Madelyn Jordon Fine Art and something happens to the light

PRESS RELEASE

Madelyn Jordon Fine Art is delighted to present and something happens to the light”, a solo exhibition of photographs by New York camera artist Susan Wides. The exhibition will run from March 20th – May 1st, 2021. The opening reception is on Saturday, March 20th, 2021 from 12:00-5:00pm. 

The title of Susan Wides’ new photographs and something happens to the light is a line from a poem Robert Kelly wrote in response to her work:

Sometimes / in the forest / you just don’t know

you walk right through a flower / and something happens to the light

you spin around / slim branches here and there / but something happened to the air… (1-8)**

Wides made these photographs close to home in the Kaaterskill Clove of the Catskills—the luminous mountain landscape favored by 19th c Hudson River School painter, Thomas Cole. Both artists’ works reflect on the spirit and experience of this place and its imperiled nature—today more severely than ever.

Every period has its own optical focus. (Laszlo Moholy-Nagy)

Wides’ mentor, the photographer Henry Holmes Smith who taught for Moholy Nagy at the New Bauhaus in Chicago, was among the inspirations for her deeper dive into the abstract. The works picture a fusion between abstraction and an ecologically-driven representation.

After scouting for spectacular light, waters’ flux, precise leaf color and geology, Wides constructs sets for her photographs by streams and rocks in the forests throughout the changing seasons. On-site, her process is one of call-and–response, as she works with the focus levels of her camera lens, the depth of her constructed set, and a spatial imagination. The immediacy of sensory awareness, bodily experience, selective attention, memory, color, and emotion all coalesce in a multivalent visualization of a site via the lens.

Wides captures an ephemeral light often made present only in the photographs. Sparkling light on water takes on distinctive shapes in an ambiguous space untethered from the streams depicted. These forms seem to press toward the viewer—gems of vanishing resources.

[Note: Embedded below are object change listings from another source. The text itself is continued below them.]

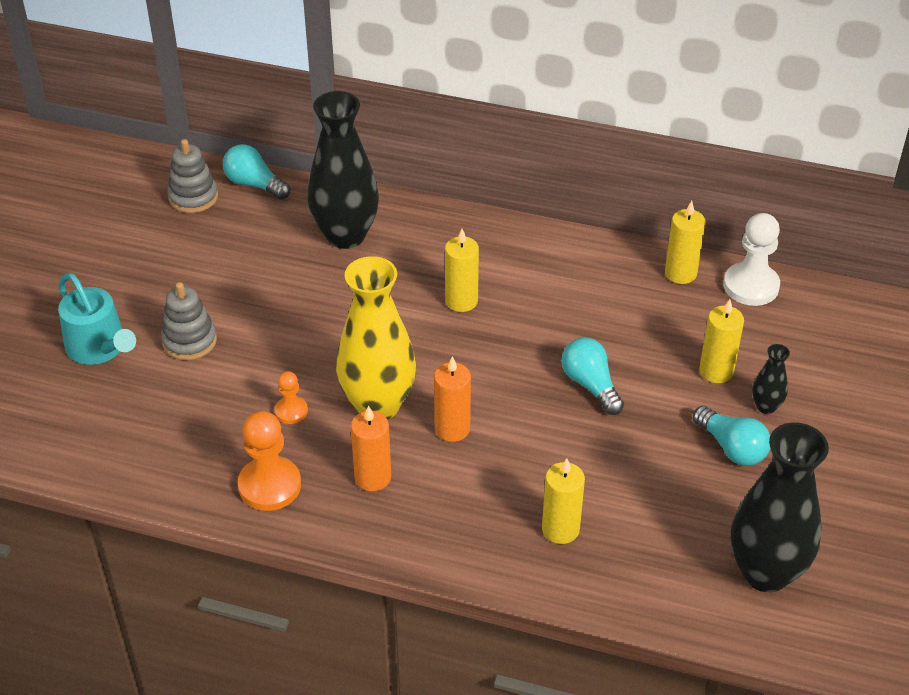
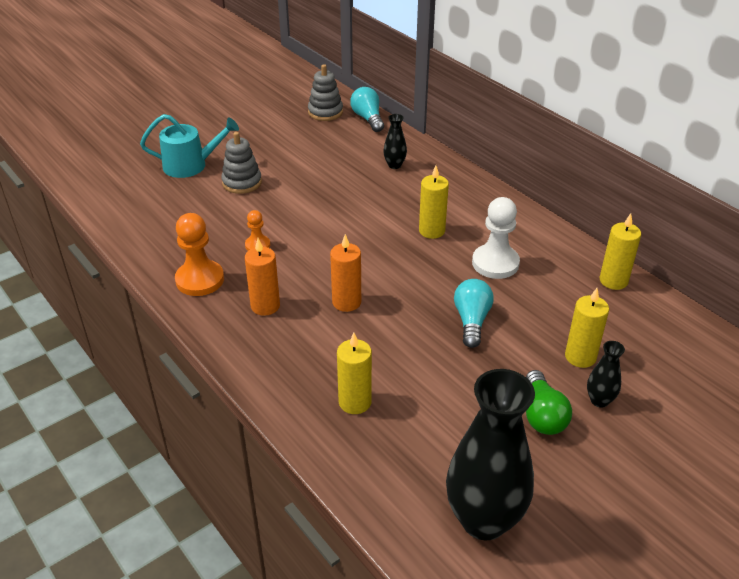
camera: 35 degrees right, 5 degrees down
turquoise watering can [58,273,136,365] -> turquoise watering can turned 90 degrees counterclockwise [140,114,239,178]
black vase [308,91,379,249] -> black vase [383,114,407,169], size x0.44
yellow vase [336,256,416,420] -> none
turquoise light bulb [693,406,770,466] -> green light bulb [526,370,572,435]
white pawn [723,213,780,306] -> white pawn moved to [472,197,520,279]

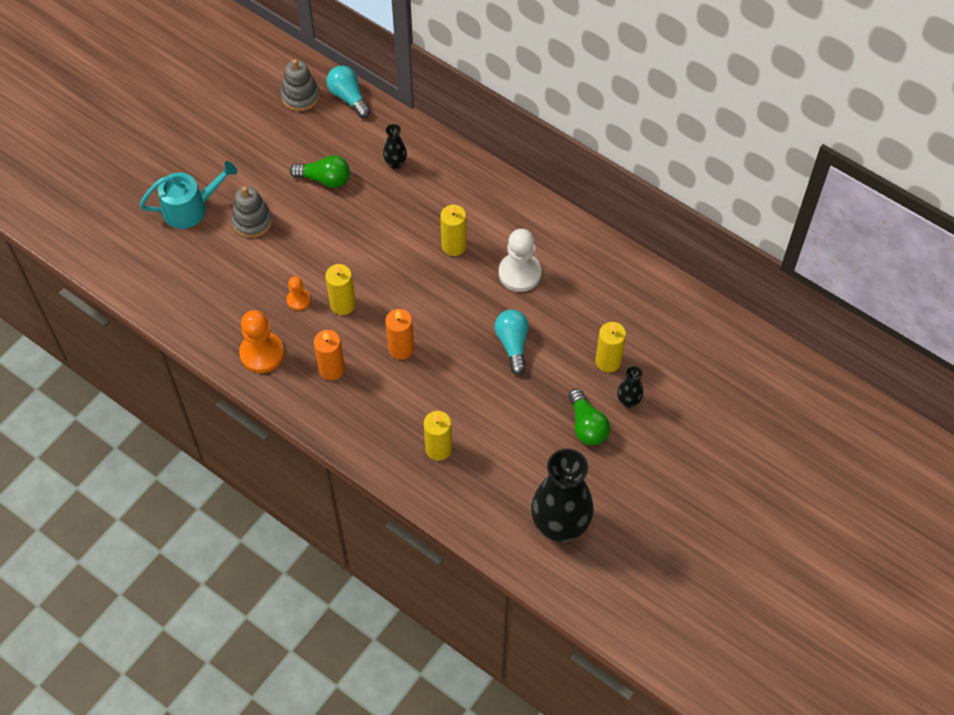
camera: 15 degrees left, 20 degrees up
yellow candle [600,213,641,290] -> yellow candle moved to [325,264,356,315]
none -> green light bulb [290,155,350,188]

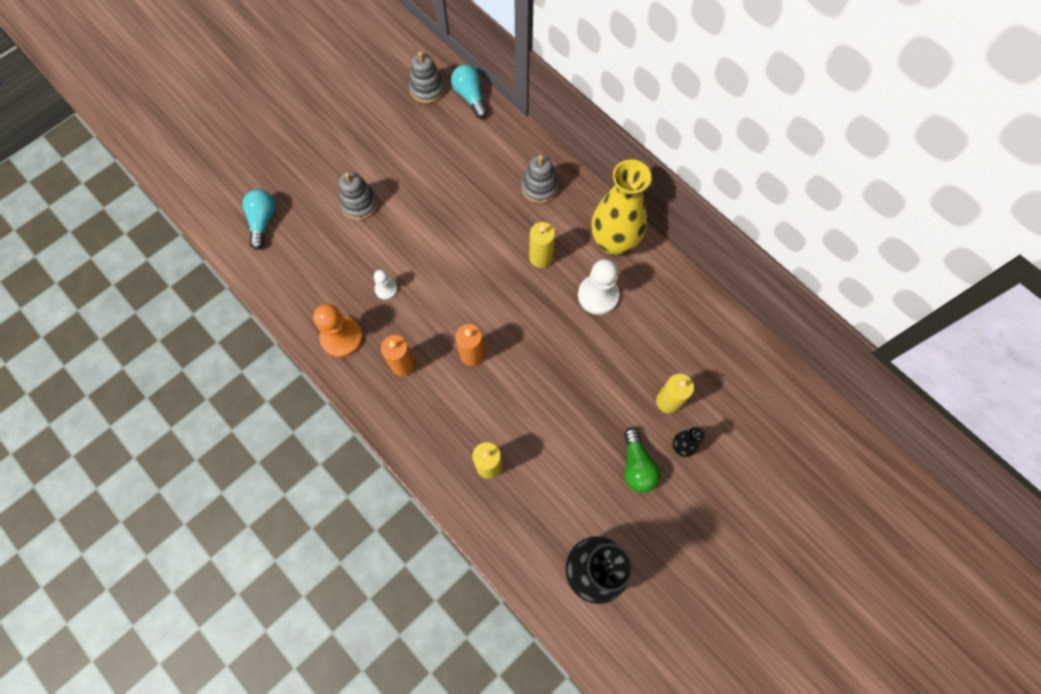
camera: 10 degrees right, 10 degrees up
turquoise watering can [140,161,238,229] -> none
orange pawn [287,276,311,311] -> white pawn [374,270,398,300]
green light bulb [290,155,350,188] -> none
yellow candle [325,264,356,315] -> none
black vase [383,124,407,169] -> none
turquoise light bulb [494,310,529,375] -> turquoise light bulb moved to [243,189,276,250]
none -> grey stacking toy [521,155,558,203]
none -> yellow vase [591,159,651,256]

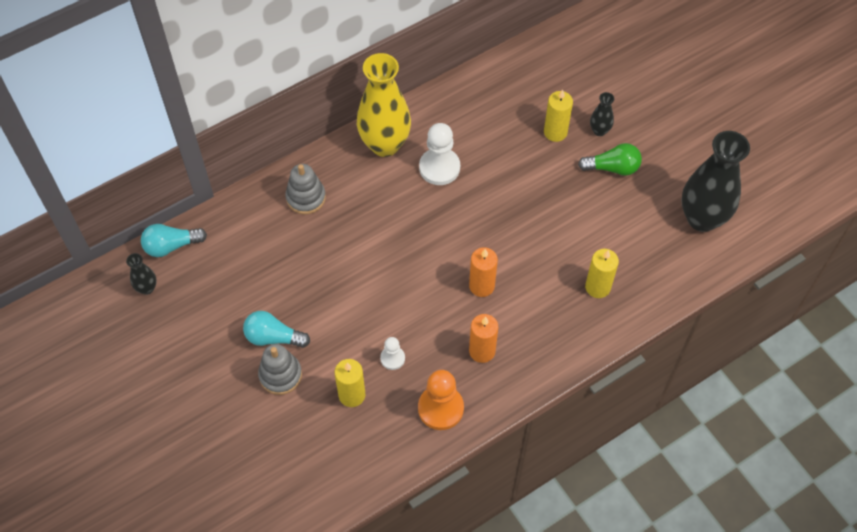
camera: 80 degrees left, 10 degrees down
turquoise light bulb [243,189,276,250] -> turquoise light bulb moved to [243,311,310,348]
grey stacking toy [409,51,445,103] -> black vase [126,253,157,295]
yellow candle [529,222,555,268] -> yellow candle moved to [335,359,365,407]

While these photographs are a continuation of Wides’ shift toward the abstract, drawing attention to the luminous color and light buried within the forest landscape, her work seems to have taken on a new meaning as we continue to navigate through these challenging times. Looking at the photographs now, the therapeutic power of nature is more prevalent. The trees and the rivers, transformed through the camera lens, are impermanent and healing. The still mountain setting is calming and for a moment, we too are able to renew our union with nature, and detach from the stress of today’s current events.